We meet the protagonist, Satake Kenji, as a child in his family’s home in his native Hinemi. Kenji was played by Martha Escobar. Kenji is the younger brother to Gen’ichiro, as played by Kevin Herrera. Herrera gives a convincing performance of an older brother, who at times is annoyed with Kenji. Their relationship is nothing out of the ordinary, but proves to be the factor that defines adult Kenji’s identity.

The supporting characters all encounter everyday problems that include sibling rivalry, meddling neighbors and economic instability. One of the two unusual characters of the play included Nishikawa, as played by Brian Hand. Nishikawa was depicted as a rat catcher who had a southern accent with a demeanor reminiscent of Jethro from the “Beverly Hills Hill Billies” fame. Hand-performance style was unusual in the context of the play setting, but was amusing when done well.

Another unusual character was the annoying, harmonica-playing neighbor, Mr. Satsumori, played by Wunna Myothein. Myothein’s performance was responsible for much of the play’s laughter, with his random phrases and gestures.

The emphasis of memories and how it develops identity is evident in Satake Kenji’s reconstruction of Hinemi through a map drawing. The more he adds to the map, the more he remembers of a time long forgotten to him. In fact, adult Satake Kenji played by Kotarih Zushi, is introduced to the audience when he arrives to the Kurahashi home in Shingalore City and is searching for more information about Hinemi, a town that no longer exists.

Shingalore City becomes the location where time converges, as experienced when adult Kenji and child Kenji meet and discuss the map of the Hinemi. This scene proves to be the pivotal moment but is overshadowed by the abrupt transition to another scene. The office scene offers another location and time, and once again finds adult Kenji drawing a map.

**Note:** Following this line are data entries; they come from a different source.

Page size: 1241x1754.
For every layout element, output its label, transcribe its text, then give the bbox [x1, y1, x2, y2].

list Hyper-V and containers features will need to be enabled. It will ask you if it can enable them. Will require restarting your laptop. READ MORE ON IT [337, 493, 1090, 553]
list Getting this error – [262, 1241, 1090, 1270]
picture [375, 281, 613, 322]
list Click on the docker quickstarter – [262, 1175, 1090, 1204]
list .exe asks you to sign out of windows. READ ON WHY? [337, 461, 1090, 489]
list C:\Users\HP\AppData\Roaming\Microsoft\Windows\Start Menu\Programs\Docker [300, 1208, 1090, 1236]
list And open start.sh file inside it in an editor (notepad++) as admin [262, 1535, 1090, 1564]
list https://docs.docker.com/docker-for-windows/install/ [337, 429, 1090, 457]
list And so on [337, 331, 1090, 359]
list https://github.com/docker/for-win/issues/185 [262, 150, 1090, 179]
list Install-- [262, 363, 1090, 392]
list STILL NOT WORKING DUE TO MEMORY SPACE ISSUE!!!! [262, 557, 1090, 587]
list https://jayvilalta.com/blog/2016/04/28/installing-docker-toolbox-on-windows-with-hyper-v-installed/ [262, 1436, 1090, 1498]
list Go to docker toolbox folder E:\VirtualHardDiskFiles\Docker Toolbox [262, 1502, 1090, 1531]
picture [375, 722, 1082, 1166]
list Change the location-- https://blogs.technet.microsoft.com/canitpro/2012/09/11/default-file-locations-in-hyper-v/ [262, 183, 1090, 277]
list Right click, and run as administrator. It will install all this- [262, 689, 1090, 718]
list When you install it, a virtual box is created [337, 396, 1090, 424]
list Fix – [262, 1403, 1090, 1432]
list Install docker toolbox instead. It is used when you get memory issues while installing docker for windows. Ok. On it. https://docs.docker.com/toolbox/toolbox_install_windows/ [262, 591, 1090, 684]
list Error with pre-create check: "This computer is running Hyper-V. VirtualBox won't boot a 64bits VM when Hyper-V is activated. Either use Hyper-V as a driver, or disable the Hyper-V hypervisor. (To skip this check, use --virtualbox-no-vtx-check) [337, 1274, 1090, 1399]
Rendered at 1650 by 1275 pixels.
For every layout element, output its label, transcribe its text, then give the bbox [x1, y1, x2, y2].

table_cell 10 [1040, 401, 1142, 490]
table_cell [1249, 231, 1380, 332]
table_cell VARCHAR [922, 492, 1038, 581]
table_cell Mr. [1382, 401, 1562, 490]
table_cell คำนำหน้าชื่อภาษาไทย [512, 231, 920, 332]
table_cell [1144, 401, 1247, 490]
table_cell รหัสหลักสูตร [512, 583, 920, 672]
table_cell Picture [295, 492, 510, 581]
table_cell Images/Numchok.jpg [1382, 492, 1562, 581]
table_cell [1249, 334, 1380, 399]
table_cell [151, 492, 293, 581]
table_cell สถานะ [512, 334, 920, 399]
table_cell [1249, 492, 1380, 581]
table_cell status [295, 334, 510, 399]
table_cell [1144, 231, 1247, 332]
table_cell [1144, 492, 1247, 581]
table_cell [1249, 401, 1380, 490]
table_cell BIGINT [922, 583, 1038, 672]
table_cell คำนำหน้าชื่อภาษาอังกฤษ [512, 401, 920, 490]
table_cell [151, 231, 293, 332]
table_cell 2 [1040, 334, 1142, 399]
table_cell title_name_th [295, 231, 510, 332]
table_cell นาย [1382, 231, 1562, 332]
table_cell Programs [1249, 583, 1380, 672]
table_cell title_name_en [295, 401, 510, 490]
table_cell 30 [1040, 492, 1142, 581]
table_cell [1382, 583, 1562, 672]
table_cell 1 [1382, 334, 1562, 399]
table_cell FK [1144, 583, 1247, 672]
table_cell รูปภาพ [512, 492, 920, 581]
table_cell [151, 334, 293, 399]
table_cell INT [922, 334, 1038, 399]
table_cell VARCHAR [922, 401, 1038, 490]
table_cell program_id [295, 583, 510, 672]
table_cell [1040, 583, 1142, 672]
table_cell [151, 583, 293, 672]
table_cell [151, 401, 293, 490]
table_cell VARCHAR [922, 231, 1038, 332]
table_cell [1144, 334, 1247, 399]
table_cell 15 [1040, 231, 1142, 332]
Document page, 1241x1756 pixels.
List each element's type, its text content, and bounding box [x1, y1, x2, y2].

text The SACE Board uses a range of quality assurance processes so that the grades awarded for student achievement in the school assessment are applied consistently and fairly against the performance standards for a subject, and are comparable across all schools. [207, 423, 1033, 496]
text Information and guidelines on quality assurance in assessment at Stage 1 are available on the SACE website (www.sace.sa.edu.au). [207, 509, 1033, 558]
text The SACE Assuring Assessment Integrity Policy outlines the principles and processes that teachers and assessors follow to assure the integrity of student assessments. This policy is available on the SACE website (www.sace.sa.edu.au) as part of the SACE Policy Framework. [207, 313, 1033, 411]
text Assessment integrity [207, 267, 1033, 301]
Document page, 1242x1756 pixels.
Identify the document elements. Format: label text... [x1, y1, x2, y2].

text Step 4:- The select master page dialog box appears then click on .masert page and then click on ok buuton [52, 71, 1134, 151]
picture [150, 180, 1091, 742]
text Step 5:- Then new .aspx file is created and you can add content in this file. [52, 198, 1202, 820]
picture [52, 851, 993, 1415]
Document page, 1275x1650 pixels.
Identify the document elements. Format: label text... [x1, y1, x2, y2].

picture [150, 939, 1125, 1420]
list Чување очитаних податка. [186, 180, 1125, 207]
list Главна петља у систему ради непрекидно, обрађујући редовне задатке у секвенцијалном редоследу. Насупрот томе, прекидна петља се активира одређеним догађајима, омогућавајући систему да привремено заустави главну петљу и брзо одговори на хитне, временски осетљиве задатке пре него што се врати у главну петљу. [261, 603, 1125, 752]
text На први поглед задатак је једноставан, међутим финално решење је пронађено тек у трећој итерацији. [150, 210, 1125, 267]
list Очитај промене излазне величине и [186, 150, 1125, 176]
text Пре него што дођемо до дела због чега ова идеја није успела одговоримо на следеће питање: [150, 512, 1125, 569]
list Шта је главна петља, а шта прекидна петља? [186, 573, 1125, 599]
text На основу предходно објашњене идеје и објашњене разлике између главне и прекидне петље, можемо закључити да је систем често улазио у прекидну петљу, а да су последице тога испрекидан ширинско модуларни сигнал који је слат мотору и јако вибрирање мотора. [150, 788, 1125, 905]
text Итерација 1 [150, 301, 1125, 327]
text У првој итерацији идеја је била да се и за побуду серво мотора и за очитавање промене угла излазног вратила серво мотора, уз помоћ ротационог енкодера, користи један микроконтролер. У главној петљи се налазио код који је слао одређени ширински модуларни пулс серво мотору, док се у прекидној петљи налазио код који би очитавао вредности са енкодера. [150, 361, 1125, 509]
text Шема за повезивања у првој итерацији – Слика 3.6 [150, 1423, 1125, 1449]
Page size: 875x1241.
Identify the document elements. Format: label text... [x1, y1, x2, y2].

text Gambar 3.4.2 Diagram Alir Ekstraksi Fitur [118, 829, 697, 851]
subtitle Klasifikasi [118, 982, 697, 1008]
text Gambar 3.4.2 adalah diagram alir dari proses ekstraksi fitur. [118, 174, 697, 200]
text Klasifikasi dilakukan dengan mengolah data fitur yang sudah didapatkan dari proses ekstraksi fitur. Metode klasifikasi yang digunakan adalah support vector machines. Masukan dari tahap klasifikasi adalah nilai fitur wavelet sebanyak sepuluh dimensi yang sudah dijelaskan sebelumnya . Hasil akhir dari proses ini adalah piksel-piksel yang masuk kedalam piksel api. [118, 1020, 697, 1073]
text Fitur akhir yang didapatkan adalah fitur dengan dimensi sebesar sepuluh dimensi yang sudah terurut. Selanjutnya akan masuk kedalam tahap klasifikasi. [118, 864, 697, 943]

The climax of the play is found when Adult Kenji drinks an elixir that conjures up a memory he had long forgotten. During this time, he travels to a forest that exists in dreams, and remembers an event that changes the course of his life.

In this forest, he recounts the events leading up to the death of Gen’ichiro, when Kenji was just a child. During this dream sequence, we learn why Kenji had forgotten the past. He says when his brother died, he felt a little happy. The guilt he felt for not having remorse or sadness was the purpose of drawing the Hinemi map. The scene ends abruptly and its themes are not developed any further. The performance ends where it began in the fictional Hinemi and in Kenji’s home, where his mother awaits her son’s return.

Filter through the obscure style and structure that is an Akio play, and you will discover a story that the average person can relate to and understand. Death is the ultimate hidden theme, which finally sheds light on the emphasis of time in the structuring of the play.

The last showing of “Hinemi” by the California State University, Northridge Department of Theater was performed in front of a sold out crowd. A few minutes before the performance, a few individuals found themselves disappointed when the box office sold out of tickets. For the individuals lucky enough to secure a seat, the studio theater provided an intimate setting with the chairs arranged in a circular fashion facing the performers.

The performers were located one step below the front row seats, an element that became useful when the time element was presented. The background scenery and props were of the barest form, with three prop fixtures representing a couch, table and desk. The bareness and bland style of the props were an advantage when time, location and characters collided in one of four locations or time spans.

“Hinemi” was a play that took a while to register theme and plot, but once developed, the audience was fixated on discovering the purpose of the map and the element of time. The two last scenes were somewhat like a cliff-hanger, where you were left wondering how adult Kenji’s unraveling of his memories changed him.

The second question that needed to be answered was what happened to child Kenji and his family after Gen’ichiro’s death. Despite a few unanswered questions, Hinemi still provided a sense of closure to a story that journeyed through time to end where it started.